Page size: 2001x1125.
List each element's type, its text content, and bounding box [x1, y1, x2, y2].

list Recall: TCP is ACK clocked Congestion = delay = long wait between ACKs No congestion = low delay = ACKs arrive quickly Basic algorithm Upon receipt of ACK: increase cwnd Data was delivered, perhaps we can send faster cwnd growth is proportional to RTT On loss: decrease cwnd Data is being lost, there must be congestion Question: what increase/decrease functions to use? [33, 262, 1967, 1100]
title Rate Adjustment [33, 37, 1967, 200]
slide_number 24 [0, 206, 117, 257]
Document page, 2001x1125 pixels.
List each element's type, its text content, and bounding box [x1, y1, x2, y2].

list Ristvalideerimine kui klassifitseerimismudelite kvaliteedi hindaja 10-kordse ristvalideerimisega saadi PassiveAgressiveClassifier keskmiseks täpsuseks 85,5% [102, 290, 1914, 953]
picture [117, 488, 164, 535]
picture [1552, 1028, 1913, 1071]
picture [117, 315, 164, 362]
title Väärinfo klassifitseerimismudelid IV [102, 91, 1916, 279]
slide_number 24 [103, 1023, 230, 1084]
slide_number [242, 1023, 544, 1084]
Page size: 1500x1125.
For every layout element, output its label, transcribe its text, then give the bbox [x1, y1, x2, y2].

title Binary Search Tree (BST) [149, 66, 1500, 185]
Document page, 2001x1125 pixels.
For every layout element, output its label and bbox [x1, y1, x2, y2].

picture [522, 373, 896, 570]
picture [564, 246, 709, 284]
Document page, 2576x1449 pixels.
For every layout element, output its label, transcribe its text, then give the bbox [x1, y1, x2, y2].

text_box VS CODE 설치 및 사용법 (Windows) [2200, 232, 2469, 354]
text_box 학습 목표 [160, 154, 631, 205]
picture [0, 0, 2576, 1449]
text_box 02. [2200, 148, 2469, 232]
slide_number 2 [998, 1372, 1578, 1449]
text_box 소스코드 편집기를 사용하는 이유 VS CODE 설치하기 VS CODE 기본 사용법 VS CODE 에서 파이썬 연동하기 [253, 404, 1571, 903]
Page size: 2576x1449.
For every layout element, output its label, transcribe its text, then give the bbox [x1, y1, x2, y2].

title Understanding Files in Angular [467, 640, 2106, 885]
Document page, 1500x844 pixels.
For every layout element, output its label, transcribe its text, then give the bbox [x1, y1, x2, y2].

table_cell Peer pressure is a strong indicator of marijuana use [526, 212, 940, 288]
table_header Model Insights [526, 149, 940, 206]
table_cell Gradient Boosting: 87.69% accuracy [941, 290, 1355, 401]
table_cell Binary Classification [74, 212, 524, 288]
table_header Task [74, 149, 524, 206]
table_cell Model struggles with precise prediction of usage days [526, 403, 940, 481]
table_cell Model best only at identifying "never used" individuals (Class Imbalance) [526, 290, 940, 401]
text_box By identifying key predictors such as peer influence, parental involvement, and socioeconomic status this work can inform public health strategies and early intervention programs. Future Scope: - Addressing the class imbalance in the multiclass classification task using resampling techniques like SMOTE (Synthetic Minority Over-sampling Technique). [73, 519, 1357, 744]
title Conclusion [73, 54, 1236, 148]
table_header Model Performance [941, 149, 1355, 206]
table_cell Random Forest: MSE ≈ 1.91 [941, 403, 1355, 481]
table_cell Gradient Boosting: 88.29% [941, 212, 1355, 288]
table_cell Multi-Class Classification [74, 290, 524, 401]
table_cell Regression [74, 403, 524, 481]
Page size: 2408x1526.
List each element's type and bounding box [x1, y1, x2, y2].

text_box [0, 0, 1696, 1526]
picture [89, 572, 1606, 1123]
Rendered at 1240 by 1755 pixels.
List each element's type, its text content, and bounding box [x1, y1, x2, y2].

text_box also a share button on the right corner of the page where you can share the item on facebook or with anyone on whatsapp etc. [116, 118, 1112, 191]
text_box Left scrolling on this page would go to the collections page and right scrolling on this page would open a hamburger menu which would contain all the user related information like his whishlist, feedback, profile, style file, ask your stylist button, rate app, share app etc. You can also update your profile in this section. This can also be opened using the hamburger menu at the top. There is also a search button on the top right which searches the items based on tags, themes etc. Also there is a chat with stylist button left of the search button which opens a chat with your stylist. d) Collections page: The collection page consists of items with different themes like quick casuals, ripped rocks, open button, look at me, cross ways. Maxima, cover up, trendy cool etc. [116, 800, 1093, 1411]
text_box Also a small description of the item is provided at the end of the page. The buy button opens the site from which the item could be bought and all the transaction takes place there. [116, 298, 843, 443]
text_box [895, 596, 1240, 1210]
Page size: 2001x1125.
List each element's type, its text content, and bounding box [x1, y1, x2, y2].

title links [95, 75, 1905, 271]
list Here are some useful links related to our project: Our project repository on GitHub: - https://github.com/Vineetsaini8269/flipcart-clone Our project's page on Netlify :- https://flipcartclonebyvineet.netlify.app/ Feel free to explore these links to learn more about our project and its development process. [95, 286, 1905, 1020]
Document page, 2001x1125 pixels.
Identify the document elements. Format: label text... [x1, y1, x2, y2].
==================================================
| Goal of the exercise |
Each line of the data must be copied exactly as it appears.

| Expected output |
Page size: 2001x1125.
List each element's type, its text content, and bounding box [x1, y1, x2, y2].

list Recall: TCP is ACK clocked Congestion = delay = long wait between ACKs No congestion = low delay = ACKs arrive quickly Basic algorithm Upon receipt of ACK: increase cwnd Data was delivered, perhaps we can send faster cwnd growth is proportional to RTT On loss: decrease cwnd Data is being lost, there must be congestion Question: what increase/decrease functions to use? [33, 262, 1967, 1100]
title Rate Adjustment [33, 37, 1967, 200]
slide_number 24 [0, 206, 117, 257]
Document page, 2001x1125 pixels.
List each element's type, its text content, and bounding box [x1, y1, x2, y2].

list Ristvalideerimine kui klassifitseerimismudelite kvaliteedi hindaja 10-kordse ristvalideerimisega saadi PassiveAgressiveClassifier keskmiseks täpsuseks 85,5% [102, 290, 1914, 953]
picture [117, 488, 164, 535]
picture [1552, 1028, 1913, 1071]
picture [117, 315, 164, 362]
title Väärinfo klassifitseerimismudelid IV [102, 91, 1916, 279]
slide_number 24 [103, 1023, 230, 1084]
slide_number [242, 1023, 544, 1084]
Page size: 1500x1125.
For every layout element, output its label, transcribe its text, then give the bbox [x1, y1, x2, y2].

title Binary Search Tree (BST) [149, 66, 1500, 185]
Document page, 2001x1125 pixels.
For every layout element, output its label and bbox [x1, y1, x2, y2].

picture [522, 373, 896, 570]
picture [564, 246, 709, 284]
Document page, 2576x1449 pixels.
For every layout element, output its label, transcribe its text, then give the bbox [x1, y1, x2, y2].

text_box VS CODE 설치 및 사용법 (Windows) [2200, 232, 2469, 354]
text_box 학습 목표 [160, 154, 631, 205]
picture [0, 0, 2576, 1449]
text_box 02. [2200, 148, 2469, 232]
slide_number 2 [998, 1372, 1578, 1449]
text_box 소스코드 편집기를 사용하는 이유 VS CODE 설치하기 VS CODE 기본 사용법 VS CODE 에서 파이썬 연동하기 [253, 404, 1571, 903]
Page size: 2576x1449.
For every layout element, output its label, transcribe its text, then give the bbox [x1, y1, x2, y2].

title Understanding Files in Angular [467, 640, 2106, 885]
Document page, 1500x844 pixels.
For every layout element, output its label, transcribe its text, then give the bbox [x1, y1, x2, y2].

table_cell Peer pressure is a strong indicator of marijuana use [526, 212, 940, 288]
table_header Model Insights [526, 149, 940, 206]
table_cell Gradient Boosting: 87.69% accuracy [941, 290, 1355, 401]
table_cell Binary Classification [74, 212, 524, 288]
table_header Task [74, 149, 524, 206]
table_cell Model struggles with precise prediction of usage days [526, 403, 940, 481]
table_cell Model best only at identifying "never used" individuals (Class Imbalance) [526, 290, 940, 401]
text_box By identifying key predictors such as peer influence, parental involvement, and socioeconomic status this work can inform public health strategies and early intervention programs. Future Scope: - Addressing the class imbalance in the multiclass classification task using resampling techniques like SMOTE (Synthetic Minority Over-sampling Technique). [73, 519, 1357, 744]
title Conclusion [73, 54, 1236, 148]
table_header Model Performance [941, 149, 1355, 206]
table_cell Random Forest: MSE ≈ 1.91 [941, 403, 1355, 481]
table_cell Gradient Boosting: 88.29% [941, 212, 1355, 288]
table_cell Multi-Class Classification [74, 290, 524, 401]
table_cell Regression [74, 403, 524, 481]
Page size: 2408x1526.
List each element's type and bounding box [x1, y1, x2, y2].

text_box [0, 0, 1696, 1526]
picture [89, 572, 1606, 1123]
Rendered at 1240 by 1755 pixels.
List each element's type, its text content, and bounding box [x1, y1, x2, y2].

text_box also a share button on the right corner of the page where you can share the item on facebook or with anyone on whatsapp etc. [116, 118, 1112, 191]
text_box Left scrolling on this page would go to the collections page and right scrolling on this page would open a hamburger menu which would contain all the user related information like his whishlist, feedback, profile, style file, ask your stylist button, rate app, share app etc. You can also update your profile in this section. This can also be opened using the hamburger menu at the top. There is also a search button on the top right which searches the items based on tags, themes etc. Also there is a chat with stylist button left of the search button which opens a chat with your stylist. d) Collections page: The collection page consists of items with different themes like quick casuals, ripped rocks, open button, look at me, cross ways. Maxima, cover up, trendy cool etc. [116, 800, 1093, 1411]
text_box Also a small description of the item is provided at the end of the page. The buy button opens the site from which the item could be bought and all the transaction takes place there. [116, 298, 843, 443]
text_box [895, 596, 1240, 1210]
Page size: 2001x1125.
List each element's type, its text content, and bounding box [x1, y1, x2, y2].

title links [95, 75, 1905, 271]
list Here are some useful links related to our project: Our project repository on GitHub: - https://github.com/Vineetsaini8269/flipcart-clone Our project's page on Netlify :- https://flipcartclonebyvineet.netlify.app/ Feel free to explore these links to learn more about our project and its development process. [95, 286, 1905, 1020]
Document page, 2001x1125 pixels.
Identify the document elements. Format: label text... [x1, y1, x2, y2].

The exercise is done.